How Discord ranks images: no public algorithm — chronological per channel/server. Posting at the platform's exact native dimensions (960×540 px) preserves your original framing and avoids the softening that happens when the platform's own resampler runs to fit its expected size.
Platform-specific note: Discord caches uploads on its CDN with a token URL; deleting the message removes the cached copy after a delay.
This preset is a deterministic recipe — every step has fixed parameters so the result is byte-identical across runs of the same input.

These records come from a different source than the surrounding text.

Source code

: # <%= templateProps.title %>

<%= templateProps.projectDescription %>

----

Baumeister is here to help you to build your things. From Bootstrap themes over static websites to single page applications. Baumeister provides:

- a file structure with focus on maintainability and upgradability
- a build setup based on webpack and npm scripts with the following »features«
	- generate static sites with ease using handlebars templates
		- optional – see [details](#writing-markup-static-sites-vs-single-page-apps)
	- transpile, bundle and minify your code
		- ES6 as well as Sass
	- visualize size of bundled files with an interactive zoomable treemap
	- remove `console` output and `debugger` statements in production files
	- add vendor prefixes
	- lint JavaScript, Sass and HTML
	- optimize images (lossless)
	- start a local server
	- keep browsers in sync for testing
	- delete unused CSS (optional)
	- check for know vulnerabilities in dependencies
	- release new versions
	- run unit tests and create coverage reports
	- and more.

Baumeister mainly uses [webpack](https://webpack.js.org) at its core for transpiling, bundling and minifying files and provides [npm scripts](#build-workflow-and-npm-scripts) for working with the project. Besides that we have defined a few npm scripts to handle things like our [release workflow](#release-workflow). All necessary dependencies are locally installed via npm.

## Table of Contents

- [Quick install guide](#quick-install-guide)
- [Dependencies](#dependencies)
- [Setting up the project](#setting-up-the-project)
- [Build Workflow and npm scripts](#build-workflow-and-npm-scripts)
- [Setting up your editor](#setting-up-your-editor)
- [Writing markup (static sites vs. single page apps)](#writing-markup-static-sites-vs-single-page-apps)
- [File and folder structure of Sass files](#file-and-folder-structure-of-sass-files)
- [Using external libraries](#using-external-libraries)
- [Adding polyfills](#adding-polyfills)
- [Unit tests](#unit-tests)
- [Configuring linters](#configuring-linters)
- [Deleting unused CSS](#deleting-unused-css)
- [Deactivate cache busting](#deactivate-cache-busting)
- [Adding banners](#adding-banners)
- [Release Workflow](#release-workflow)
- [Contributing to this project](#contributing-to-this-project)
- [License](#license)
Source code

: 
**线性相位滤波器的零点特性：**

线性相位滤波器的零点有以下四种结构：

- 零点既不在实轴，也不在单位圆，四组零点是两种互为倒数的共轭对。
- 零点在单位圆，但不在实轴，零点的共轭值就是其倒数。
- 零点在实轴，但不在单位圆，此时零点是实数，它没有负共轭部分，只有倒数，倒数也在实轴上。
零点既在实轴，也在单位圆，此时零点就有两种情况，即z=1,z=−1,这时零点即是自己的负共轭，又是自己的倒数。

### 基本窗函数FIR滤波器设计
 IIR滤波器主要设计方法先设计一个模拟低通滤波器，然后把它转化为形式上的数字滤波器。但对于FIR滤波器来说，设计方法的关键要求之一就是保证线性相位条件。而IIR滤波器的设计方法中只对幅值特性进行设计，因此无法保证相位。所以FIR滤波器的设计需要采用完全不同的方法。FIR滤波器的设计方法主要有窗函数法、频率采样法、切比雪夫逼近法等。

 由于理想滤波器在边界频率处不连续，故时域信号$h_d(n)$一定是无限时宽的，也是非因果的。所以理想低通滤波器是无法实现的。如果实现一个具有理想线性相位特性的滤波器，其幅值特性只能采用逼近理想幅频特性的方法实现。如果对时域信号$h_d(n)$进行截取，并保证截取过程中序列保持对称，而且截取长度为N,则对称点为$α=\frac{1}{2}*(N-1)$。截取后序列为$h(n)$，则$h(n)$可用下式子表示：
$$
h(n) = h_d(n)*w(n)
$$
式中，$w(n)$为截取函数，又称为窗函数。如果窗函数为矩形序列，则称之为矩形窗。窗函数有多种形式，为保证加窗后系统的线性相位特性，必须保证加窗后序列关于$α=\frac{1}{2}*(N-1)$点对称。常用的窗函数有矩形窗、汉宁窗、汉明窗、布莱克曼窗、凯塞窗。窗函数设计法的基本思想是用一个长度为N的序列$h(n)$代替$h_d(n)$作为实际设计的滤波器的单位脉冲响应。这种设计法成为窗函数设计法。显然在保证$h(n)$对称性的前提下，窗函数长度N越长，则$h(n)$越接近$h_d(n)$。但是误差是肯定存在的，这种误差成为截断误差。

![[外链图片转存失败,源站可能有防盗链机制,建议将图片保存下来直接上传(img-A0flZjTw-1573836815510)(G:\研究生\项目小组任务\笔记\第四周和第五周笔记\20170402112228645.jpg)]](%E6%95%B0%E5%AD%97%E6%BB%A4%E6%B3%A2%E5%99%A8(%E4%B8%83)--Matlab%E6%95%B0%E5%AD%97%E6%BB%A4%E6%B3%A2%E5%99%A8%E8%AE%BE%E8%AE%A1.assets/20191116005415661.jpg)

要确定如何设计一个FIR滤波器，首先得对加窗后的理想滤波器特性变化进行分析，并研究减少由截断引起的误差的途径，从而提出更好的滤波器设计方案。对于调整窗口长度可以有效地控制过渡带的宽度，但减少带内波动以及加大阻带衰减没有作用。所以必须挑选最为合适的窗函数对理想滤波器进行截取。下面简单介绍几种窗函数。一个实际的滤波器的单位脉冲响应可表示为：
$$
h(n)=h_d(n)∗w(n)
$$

Discord Server Banner crops your input to 16:9 and resizes it to 960×540 px as PNG — a 518-kilopixel output. The work runs through canvas APIs and a WebAssembly image-encoder; the source image is decoded into an off-screen canvas, transformed in place, and re-encoded without any network upload.
Design deliverables to clients often require an exact pixel-size; this preset's deterministic output makes the deliverable repeatable. The browser-side path also means the file never leaves your device — relevant when the input contains personally identifiable information, screenshots of private documents, ID scans, or proprietary product photography.
960×540 px, saved as PNG.
The target platform — see the cited spec — uses widescreen 16:9 as its native frame. Submitting any other ratio means the platform's own crop runs, which often clips faces or text near the edge.
PNG preserves hard edges and transparency that JPEG would smear. Icons, logos, and screenshots compress better as PNG when the image isn't photographic.
No. This preset runs entirely in your browser using WebAssembly + canvas APIs — no server round-trip. You can verify this in your browser's network panel: only static asset requests, no image upload. The file never leaves your device.